### WORK TO BE COMPLETED
Can you output every line of text in the rows below as a JSON list of strings, with one string per line and blank lines left out?

### INPUT FOR THIS TASK

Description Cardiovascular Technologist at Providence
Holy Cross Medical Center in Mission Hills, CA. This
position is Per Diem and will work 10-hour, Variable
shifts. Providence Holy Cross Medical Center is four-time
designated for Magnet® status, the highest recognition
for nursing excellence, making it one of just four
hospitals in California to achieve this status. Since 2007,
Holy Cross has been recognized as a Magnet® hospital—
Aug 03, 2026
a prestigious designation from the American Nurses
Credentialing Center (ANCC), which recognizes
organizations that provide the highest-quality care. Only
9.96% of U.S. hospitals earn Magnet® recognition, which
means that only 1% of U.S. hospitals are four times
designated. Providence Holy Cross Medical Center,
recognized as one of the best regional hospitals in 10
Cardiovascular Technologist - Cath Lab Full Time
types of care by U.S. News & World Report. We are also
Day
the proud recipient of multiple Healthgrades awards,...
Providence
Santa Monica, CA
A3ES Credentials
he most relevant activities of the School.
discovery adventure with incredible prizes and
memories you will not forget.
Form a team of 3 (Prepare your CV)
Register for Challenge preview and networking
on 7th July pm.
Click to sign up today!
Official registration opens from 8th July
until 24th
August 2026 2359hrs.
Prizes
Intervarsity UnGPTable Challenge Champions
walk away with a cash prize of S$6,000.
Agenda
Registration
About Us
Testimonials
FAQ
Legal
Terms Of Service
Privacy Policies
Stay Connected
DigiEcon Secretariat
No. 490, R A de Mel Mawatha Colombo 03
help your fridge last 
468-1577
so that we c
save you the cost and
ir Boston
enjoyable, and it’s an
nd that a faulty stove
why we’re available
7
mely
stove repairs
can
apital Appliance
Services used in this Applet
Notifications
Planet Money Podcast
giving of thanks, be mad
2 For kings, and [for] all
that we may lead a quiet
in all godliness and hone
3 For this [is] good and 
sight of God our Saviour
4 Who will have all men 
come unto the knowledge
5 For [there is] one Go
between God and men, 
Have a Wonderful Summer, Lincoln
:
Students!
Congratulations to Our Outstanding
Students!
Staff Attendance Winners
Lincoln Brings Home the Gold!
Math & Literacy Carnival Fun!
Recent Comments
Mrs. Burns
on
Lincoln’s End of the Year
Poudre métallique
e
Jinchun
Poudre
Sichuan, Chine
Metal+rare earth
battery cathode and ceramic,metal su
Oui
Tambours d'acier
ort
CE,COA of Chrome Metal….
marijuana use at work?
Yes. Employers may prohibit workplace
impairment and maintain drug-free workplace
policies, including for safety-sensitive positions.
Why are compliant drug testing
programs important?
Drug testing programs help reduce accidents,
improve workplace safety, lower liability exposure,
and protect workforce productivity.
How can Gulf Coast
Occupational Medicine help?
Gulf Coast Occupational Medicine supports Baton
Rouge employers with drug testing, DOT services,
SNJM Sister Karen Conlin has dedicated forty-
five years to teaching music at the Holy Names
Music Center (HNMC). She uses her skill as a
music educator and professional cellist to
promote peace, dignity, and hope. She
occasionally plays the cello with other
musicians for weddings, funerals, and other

### RESPONSE
[
  "Description Cardiovascular Technologist at Providence",
  "Holy Cross Medical Center in Mission Hills, CA. This",
  "position is Per Diem and will work 10-hour, Variable",
  "shifts. Providence Holy Cross Medical Center is four-time",
  "designated for Magnet® status, the highest recognition",
  "for nursing excellence, making it one of just four",
  "hospitals in California to achieve this status. Since 2007,",
  "Holy Cross has been recognized as a Magnet® hospital—",
  "Aug 03, 2026",
  "a prestigious designation from the American Nurses",
  "Credentialing Center (ANCC), which recognizes",
  "organizations that provide the highest-quality care. Only",
  "9.96% of U.S. hospitals earn Magnet® recognition, which",
  "means that only 1% of U.S. hospitals are four times",
  "designated. Providence Holy Cross Medical Center,",
  "recognized as one of the best regional hospitals in 10",
  "Cardiovascular Technologist - Cath Lab Full Time",
  "types of care by U.S. News & World Report. We are also",
  "Day",
  "the proud recipient of multiple Healthgrades awards,...",
  "Providence",
  "Santa Monica, CA",
  "A3ES Credentials",
  "he most relevant activities of the School.",
  "discovery adventure with incredible prizes and",
  "memories you will not forget.",
  "Form a team of 3 (Prepare your CV)",
  "Register for Challenge preview and networking",
  "on 7th July pm.",
  "Click to sign up today!",
  "Official registration opens from 8th July",
  "until 24th",
  "August 2026 2359hrs.",
  "Prizes",
  "Intervarsity UnGPTable Challenge Champions",
  "walk away with a cash prize of S$6,000.",
  "Agenda",
  "Registration",
  "About Us",
  "Testimonials",
  "FAQ",
  "Legal",
  "Terms Of Service",
  "Privacy Policies",
  "Stay Connected",
  "DigiEcon Secretariat",
  "No. 490, R A de Mel Mawatha Colombo 03",
  "help your fridge last ",
  "468-1577",
  "so that we c",
  "save you the cost and",
  "ir Boston",
  "enjoyable, and it’s an",
  "nd that a faulty stove",
  "why we’re available",
  "7",
  "mely",
  "stove repairs",
  "can",
  "apital Appliance",
  "Services used in this Applet",
  "Notifications",
  "Planet Money Podcast",
  "giving of thanks, be mad",
  "2 For kings, and [for] all",
  "that we may lead a quiet",
  "in all godliness and hone",
  "3 For this [is] good and ",
  "sight of God our Saviour",
  "4 Who will have all men ",
  "come unto the knowledge",
  "5 For [there is] one Go",
  "between God and men, ",
  "Have a Wonderful Summer, Lincoln",
  ":",
  "Students!",
  "Congratulations to Our Outstanding",
  "Students!",
  "Staff Attendance Winners",
  "Lincoln Brings Home the Gold!",
  "Math & Literacy Carnival Fun!",
  "Recent Comments",
  "Mrs. Burns",
  "on",
  "Lincoln’s End of the Year",
  "Poudre métallique",
  "e",
  "Jinchun",
  "Poudre",
  "Sichuan, Chine",
  "Metal+rare earth",
  "battery cathode and ceramic,metal su",
  "Oui",
  "Tambours d'acier",
  "ort",
  "CE,COA of Chrome Metal….",
  "marijuana use at work?",
  "Yes. Employers may prohibit workplace",
  "impairment and maintain drug-free workplace",
  "policies, including for safety-sensitive positions.",
  "Why are compliant drug testing",
  "programs important?",
  "Drug testing programs help reduce accidents,",
  "improve workplace safety, lower liability exposure,",
  "and protect workforce productivity.",
  "How can Gulf Coast",
  "Occupational Medicine help?",
  "Gulf Coast Occupational Medicine supports Baton",
  "Rouge employers with drug testing, DOT services,",
  "SNJM Sister Karen Conlin has dedicated forty-",
  "five years to teaching music at the Holy Names",
  "Music Center (HNMC). She uses her skill as a",
  "music educator and professional cellist to",
  "promote peace, dignity, and hope. She",
  "occasionally plays the cello with other",
  "musicians for weddings, funerals, and other"
]